Outside, the surrounding buildings of CityPlace have turned into a community, they add, with restaurants, pubs, grocery stores, coffee shops and a large park.

“That’s what we had anticipated here and it has happened,” Mr. Caverly says.

The couple says the hardest thing to get used to after leaving the condo will be seeing blackness outside of their windows.

As for their next chapter, Mr. Caverly and Mr. Taylor hope to travel for a while, then move to a house they had built in a much wilder setting in Sechelt, on the Sunshine Coast of British Columbia. They’ve heard from family living in the area that a bear has taken to making regular visits to the property, so they’re already putting their mind to finding ways to discourage the gate-crasher before he’s deemed a nuisance.

They figure the hardest thing to get used to will be seeing blackness outside of their windows at night instead of watching the sun set and then seeing the entire city in lights.

“This has spoiled us because you always feel as if you’re in the middle of things,” Mr. Caverly says.
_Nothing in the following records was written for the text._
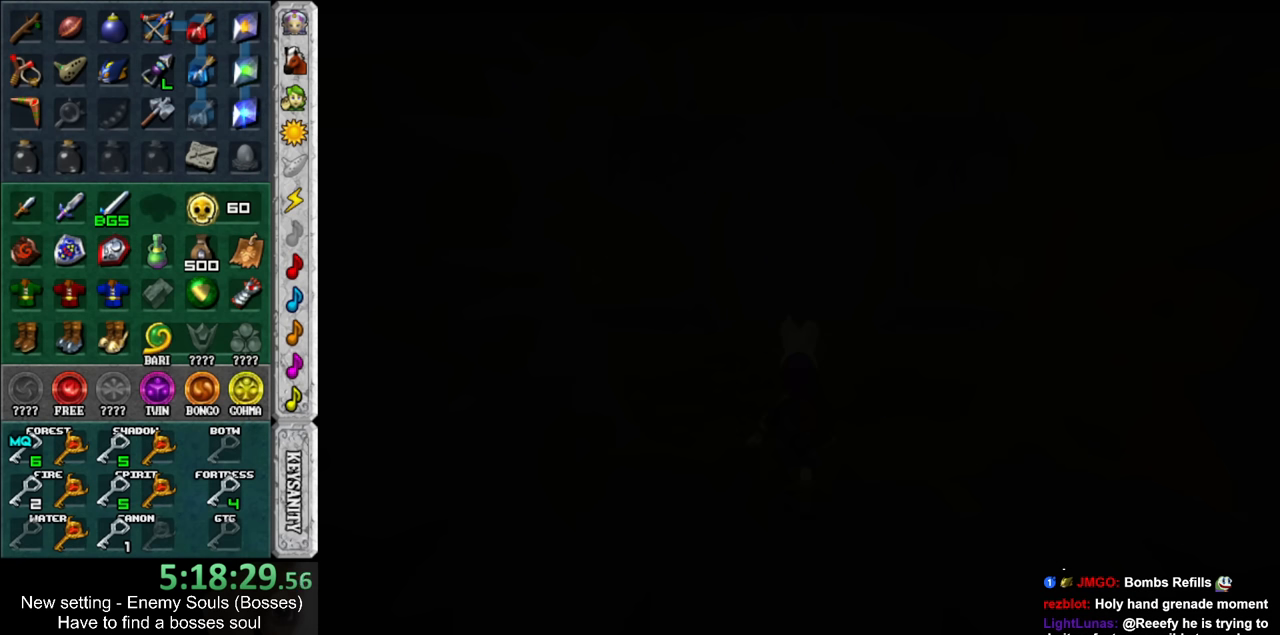
{"buttons": [], "left_stick": "up-left", "right_stick": "center", "events": []}
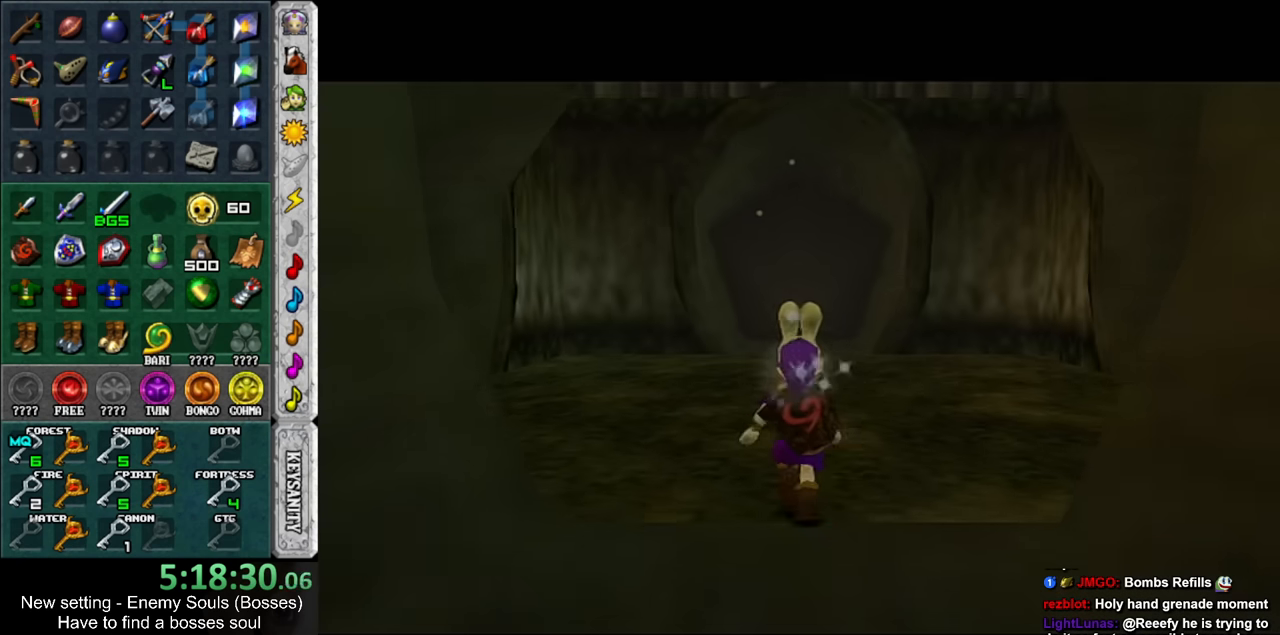
{"buttons": [], "left_stick": "up-left", "right_stick": "center", "events": []}
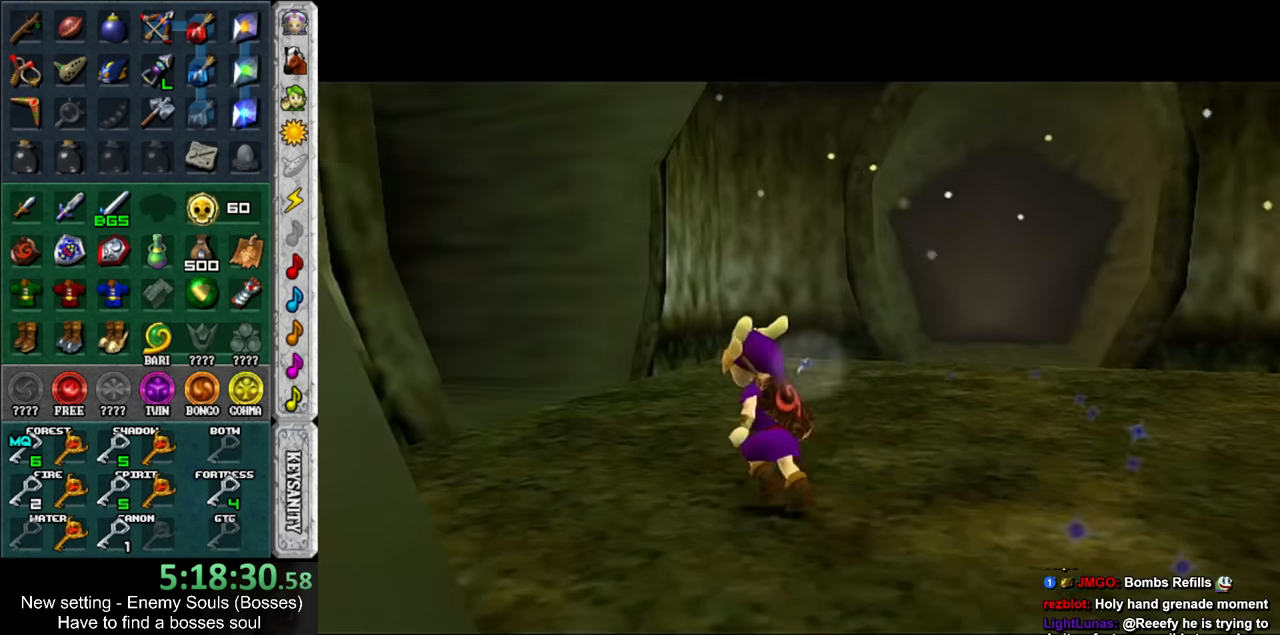
{"buttons": [], "left_stick": "up-left", "right_stick": "center", "events": []}
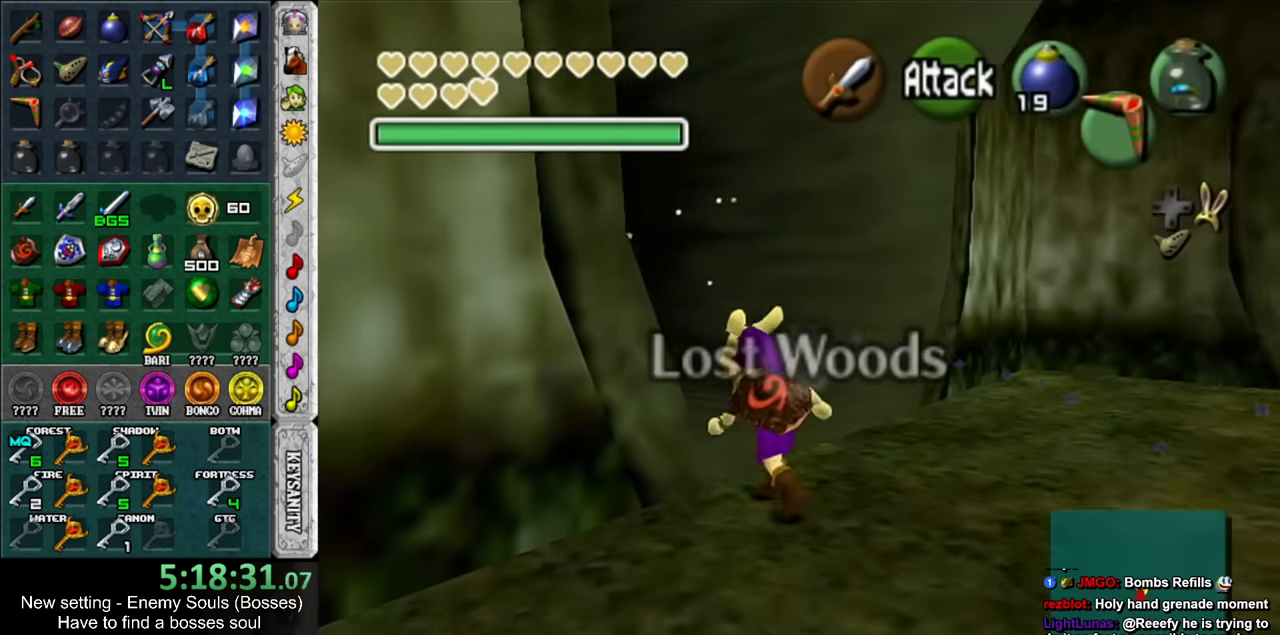
{"buttons": [], "left_stick": "up-left", "right_stick": "center", "events": []}
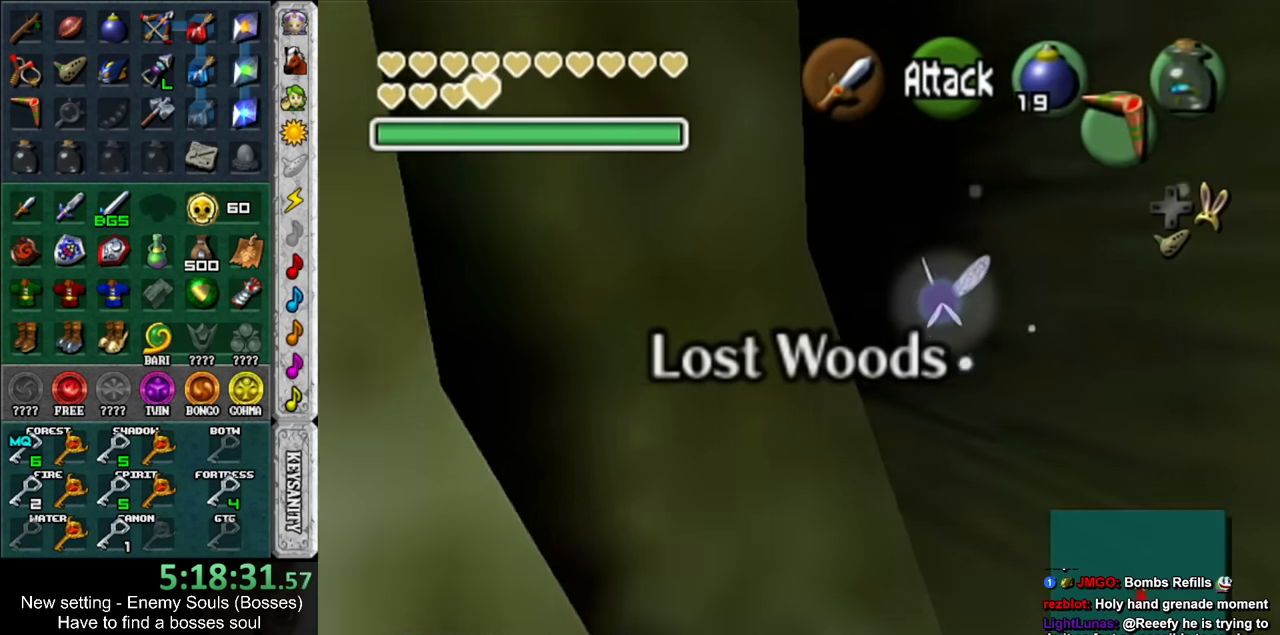
{"buttons": [], "left_stick": "up-left", "right_stick": "center", "events": []}
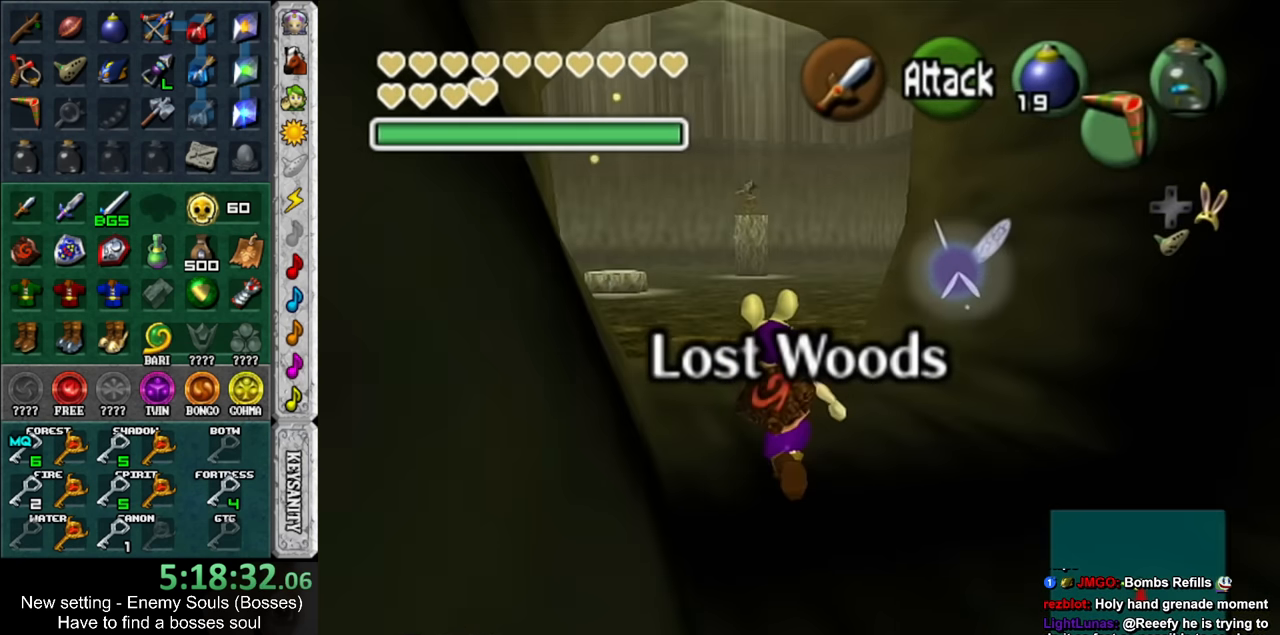
{"buttons": [], "left_stick": "up-left", "right_stick": "center", "events": []}
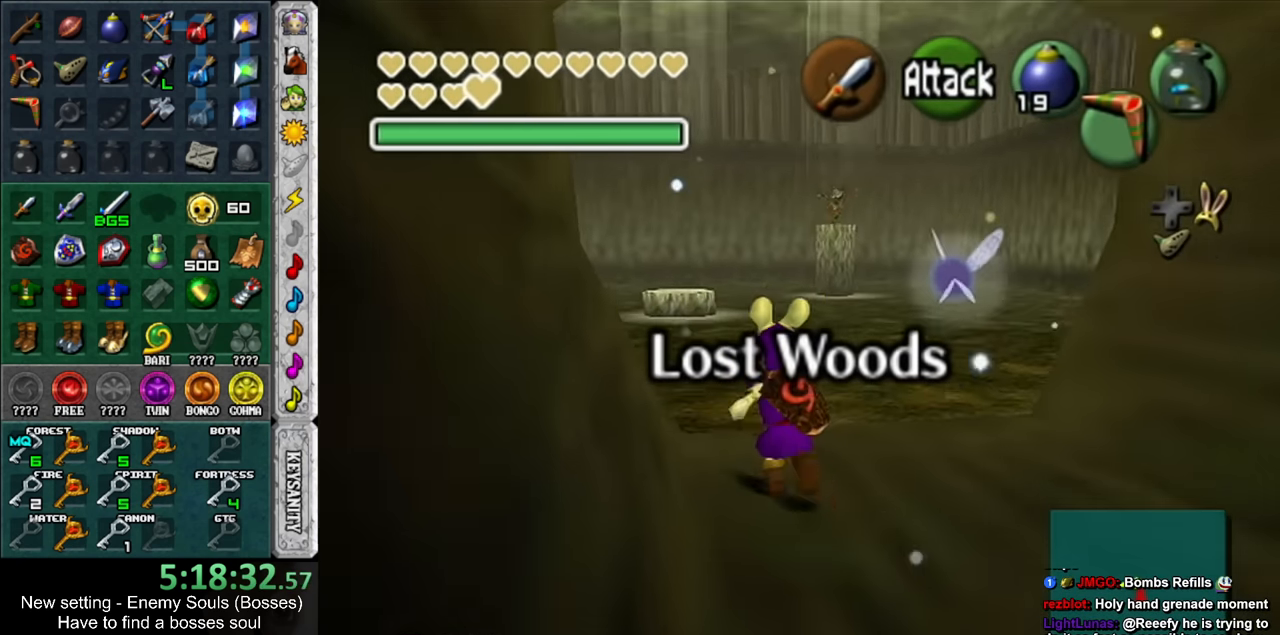
{"buttons": [], "left_stick": "up", "right_stick": "center", "events": [[350, "left_stick", "up"]]}
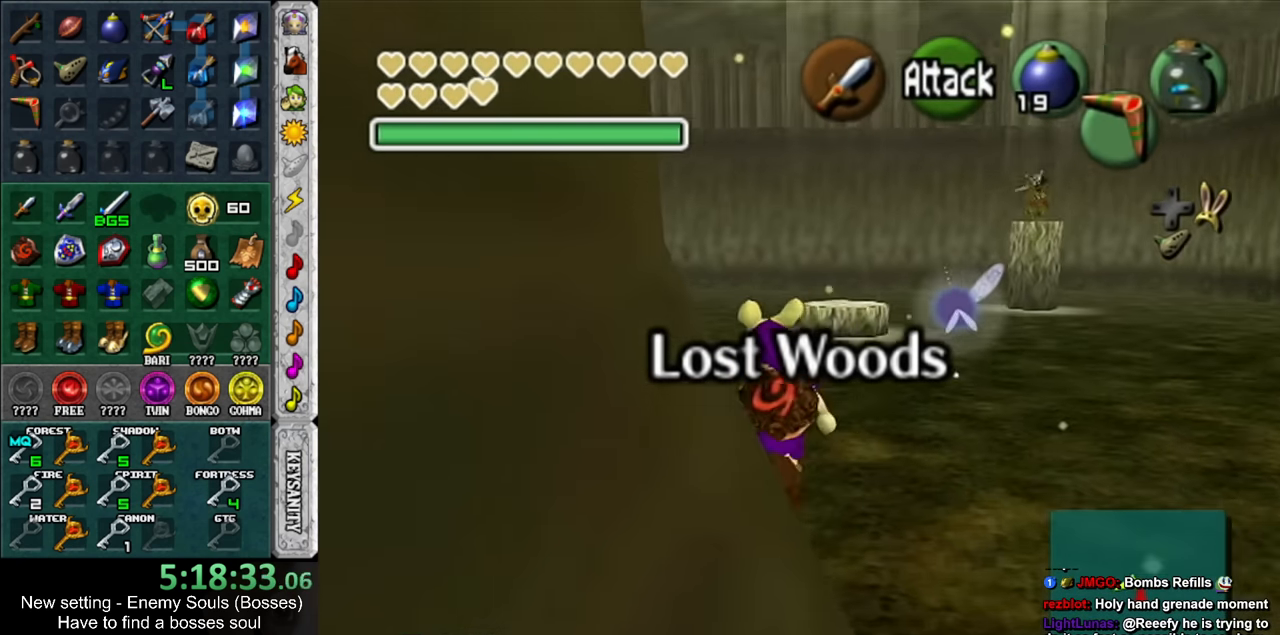
{"buttons": [], "left_stick": "up", "right_stick": "center", "events": []}
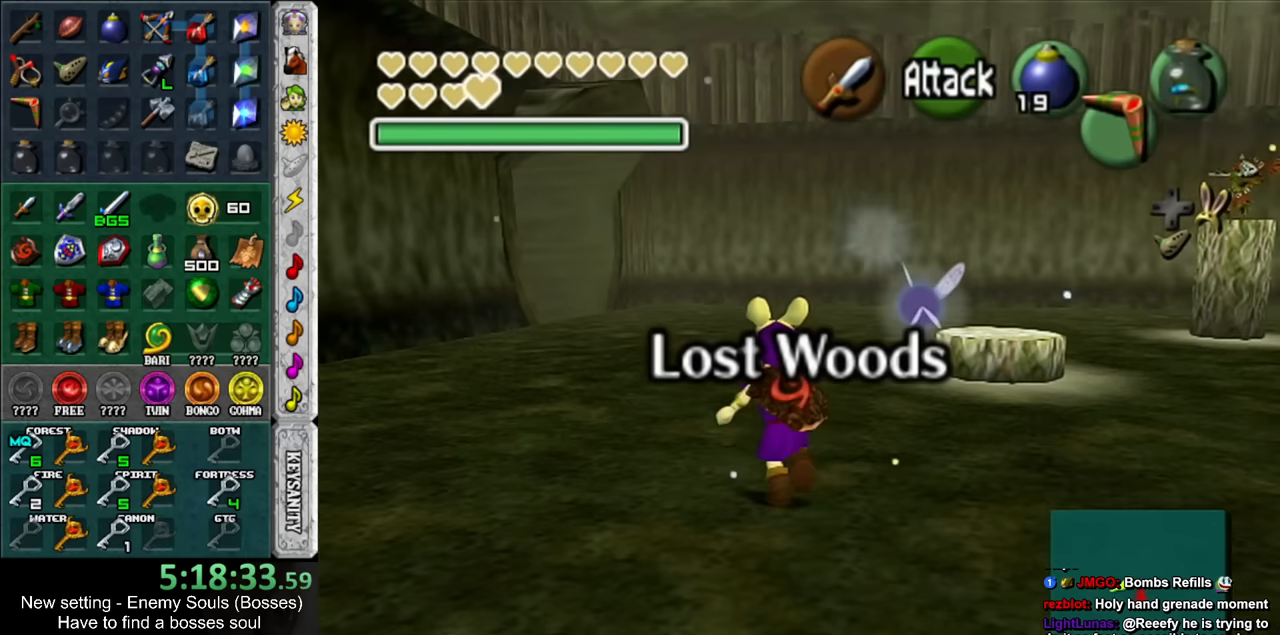
{"buttons": [], "left_stick": "up", "right_stick": "center", "events": []}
The outdoor terrace at the 11 Brunel Court penthouse.

The best feature

The large terrace has room for a suite of furniture and large pots for container gardening. From above, Mr. Caverly and Mr. Taylor can watch the boat traffic in the harbour, with little clusters of white sails in the sailing school armadas and ferries criss-crossing between the Toronto Islands and the city.

From so high up, the couple say, they can watch thunderstorms or fireworks over the harbour during the summer. In winter, they’re awestruck by the swirling whiteness and flashes of lighting during blizzards.